Honestly, in retrospect it hadn't really, had it? Yi had just joked back with him about how there'd been no penetration yet, playing along like a trooper, not even taking offense and asked if he'd gotten any lately. It was a little pointed, or felt like it, since a lot of people thought Denis was gay, wearing a bow tie and suit all the time along with his tight curly hair and mustache did it. Instead of laughing, or just telling the truth, that an ass like him didn't get a lot of chicks at IPB headquarters, which would have probably gotten a laugh, if only a polite one, he'd lied and suggested that Penny, the invisible girl, had been with him the night before. He'd meant it to be funny.
It wasn't.
Not to her.
That was the start of it really, because apparently Penny, who no one else could see or hear, could talk to Brian. Which made no sense at all, since the guy practically didn't even have a power. That got a joke about gay porn back and being a sensitive issue got Denis to attack. It was a dumb move, but he'd just lashed out on instinct.

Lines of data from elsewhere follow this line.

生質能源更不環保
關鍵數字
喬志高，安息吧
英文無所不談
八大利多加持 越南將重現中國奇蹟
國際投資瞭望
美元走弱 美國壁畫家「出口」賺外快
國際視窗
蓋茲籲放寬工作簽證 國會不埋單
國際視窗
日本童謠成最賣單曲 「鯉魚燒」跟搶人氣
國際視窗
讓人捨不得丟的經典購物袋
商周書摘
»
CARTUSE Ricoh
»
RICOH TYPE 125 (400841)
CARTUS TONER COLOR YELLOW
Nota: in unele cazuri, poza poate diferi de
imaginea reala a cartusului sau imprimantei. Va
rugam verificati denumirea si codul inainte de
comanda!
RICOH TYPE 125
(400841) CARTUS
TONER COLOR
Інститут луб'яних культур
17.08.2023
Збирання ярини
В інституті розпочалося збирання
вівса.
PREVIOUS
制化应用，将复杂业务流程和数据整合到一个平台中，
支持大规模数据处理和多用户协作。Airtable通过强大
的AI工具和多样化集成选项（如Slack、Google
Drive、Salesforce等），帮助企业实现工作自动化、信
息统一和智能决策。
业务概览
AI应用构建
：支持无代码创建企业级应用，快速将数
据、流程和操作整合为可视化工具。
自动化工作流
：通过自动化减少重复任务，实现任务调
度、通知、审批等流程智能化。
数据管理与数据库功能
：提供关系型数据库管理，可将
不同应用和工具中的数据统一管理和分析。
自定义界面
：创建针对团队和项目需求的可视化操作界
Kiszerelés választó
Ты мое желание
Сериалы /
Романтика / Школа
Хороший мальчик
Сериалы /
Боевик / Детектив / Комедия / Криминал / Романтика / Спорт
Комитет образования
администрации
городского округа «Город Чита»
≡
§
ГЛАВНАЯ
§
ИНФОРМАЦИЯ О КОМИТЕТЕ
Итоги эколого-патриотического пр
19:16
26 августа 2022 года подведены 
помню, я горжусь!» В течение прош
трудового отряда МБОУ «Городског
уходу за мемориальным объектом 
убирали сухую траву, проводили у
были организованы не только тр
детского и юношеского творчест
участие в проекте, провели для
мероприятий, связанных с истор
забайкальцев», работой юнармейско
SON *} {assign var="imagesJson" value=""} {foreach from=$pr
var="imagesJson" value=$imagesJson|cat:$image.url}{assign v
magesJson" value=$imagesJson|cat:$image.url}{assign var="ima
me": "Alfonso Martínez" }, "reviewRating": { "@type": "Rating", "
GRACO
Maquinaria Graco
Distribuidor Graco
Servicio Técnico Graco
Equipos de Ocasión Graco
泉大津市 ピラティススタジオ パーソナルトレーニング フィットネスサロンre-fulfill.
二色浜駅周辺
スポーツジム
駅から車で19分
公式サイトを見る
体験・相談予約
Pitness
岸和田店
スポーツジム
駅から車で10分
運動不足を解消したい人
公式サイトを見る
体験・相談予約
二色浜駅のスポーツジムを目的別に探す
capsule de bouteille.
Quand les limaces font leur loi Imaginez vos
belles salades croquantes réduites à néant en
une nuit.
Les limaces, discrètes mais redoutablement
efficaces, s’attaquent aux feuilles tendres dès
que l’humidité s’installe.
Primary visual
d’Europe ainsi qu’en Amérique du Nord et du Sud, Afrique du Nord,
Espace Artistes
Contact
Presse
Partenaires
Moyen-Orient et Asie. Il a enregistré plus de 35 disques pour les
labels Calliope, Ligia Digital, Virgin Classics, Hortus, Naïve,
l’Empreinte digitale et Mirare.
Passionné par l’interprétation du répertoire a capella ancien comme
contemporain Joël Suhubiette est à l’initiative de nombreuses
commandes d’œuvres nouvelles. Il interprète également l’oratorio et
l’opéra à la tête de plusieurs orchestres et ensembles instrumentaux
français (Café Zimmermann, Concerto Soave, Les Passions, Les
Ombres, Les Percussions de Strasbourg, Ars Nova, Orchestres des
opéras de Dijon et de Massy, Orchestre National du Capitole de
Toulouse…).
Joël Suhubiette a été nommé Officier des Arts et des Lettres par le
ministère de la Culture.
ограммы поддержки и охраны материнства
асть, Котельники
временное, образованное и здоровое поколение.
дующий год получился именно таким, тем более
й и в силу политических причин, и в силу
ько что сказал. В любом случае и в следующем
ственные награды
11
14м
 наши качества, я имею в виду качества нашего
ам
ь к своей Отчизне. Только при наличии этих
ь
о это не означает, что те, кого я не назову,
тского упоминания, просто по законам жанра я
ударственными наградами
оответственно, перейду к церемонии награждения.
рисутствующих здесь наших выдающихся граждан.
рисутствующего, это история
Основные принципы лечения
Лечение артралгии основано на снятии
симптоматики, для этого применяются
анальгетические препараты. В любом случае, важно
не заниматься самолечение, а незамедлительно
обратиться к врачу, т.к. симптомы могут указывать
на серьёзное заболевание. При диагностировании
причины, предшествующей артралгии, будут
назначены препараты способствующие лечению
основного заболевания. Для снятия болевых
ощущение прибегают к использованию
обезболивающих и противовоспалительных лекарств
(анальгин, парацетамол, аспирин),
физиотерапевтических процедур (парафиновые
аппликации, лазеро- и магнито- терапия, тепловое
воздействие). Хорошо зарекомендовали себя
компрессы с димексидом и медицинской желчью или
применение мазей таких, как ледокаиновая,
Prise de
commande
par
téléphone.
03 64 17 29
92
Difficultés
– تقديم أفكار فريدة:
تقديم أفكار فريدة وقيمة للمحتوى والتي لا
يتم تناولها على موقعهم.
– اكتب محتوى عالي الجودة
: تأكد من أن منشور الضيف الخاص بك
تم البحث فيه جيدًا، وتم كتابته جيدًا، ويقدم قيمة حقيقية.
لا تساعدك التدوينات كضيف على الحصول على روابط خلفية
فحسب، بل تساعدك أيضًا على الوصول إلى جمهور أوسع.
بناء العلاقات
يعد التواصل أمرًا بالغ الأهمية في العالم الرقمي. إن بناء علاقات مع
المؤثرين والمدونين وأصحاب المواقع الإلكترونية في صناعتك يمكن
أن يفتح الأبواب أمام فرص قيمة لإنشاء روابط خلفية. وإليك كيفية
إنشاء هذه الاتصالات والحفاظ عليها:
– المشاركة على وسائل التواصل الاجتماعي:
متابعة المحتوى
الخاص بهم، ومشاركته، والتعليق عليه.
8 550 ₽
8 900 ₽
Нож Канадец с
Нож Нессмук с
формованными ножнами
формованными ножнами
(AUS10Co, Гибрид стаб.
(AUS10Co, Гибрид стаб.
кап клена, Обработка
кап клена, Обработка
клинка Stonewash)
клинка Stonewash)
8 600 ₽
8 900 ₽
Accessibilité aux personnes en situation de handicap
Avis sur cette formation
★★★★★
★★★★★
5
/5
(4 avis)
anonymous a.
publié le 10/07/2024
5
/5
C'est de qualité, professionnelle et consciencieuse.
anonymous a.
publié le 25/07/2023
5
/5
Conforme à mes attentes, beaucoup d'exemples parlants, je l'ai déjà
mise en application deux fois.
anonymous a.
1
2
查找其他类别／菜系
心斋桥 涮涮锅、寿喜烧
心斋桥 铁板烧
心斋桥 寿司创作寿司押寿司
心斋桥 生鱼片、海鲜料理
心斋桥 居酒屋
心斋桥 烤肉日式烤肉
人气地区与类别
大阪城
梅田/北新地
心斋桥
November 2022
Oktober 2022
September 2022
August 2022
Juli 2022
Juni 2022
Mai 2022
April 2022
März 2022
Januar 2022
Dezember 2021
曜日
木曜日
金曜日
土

Not a real attack, since Yi hadn't done much yet, just a bit of a threat really. Denis Tompkins, having read the briefing packet on the guy, it being required by admin since Brian was a special case in need of delicate treatment, took away the kid's pain. Since that had been all that held the guy's power back at the time, it made for a good way to hassle him and frankly gave him a tiny bit of relief from the clear agony everyone else had planned for him. Just a prank really, meant to frighten the kid into thinking that his power would kick in and he'd have to go away and fight to the death or some shit like that. Nothing should have really happened and as Brian screamed at him to stop, Denis had felt pretty smug about the whole thing. Teach that little bastard to claim he was gay, right?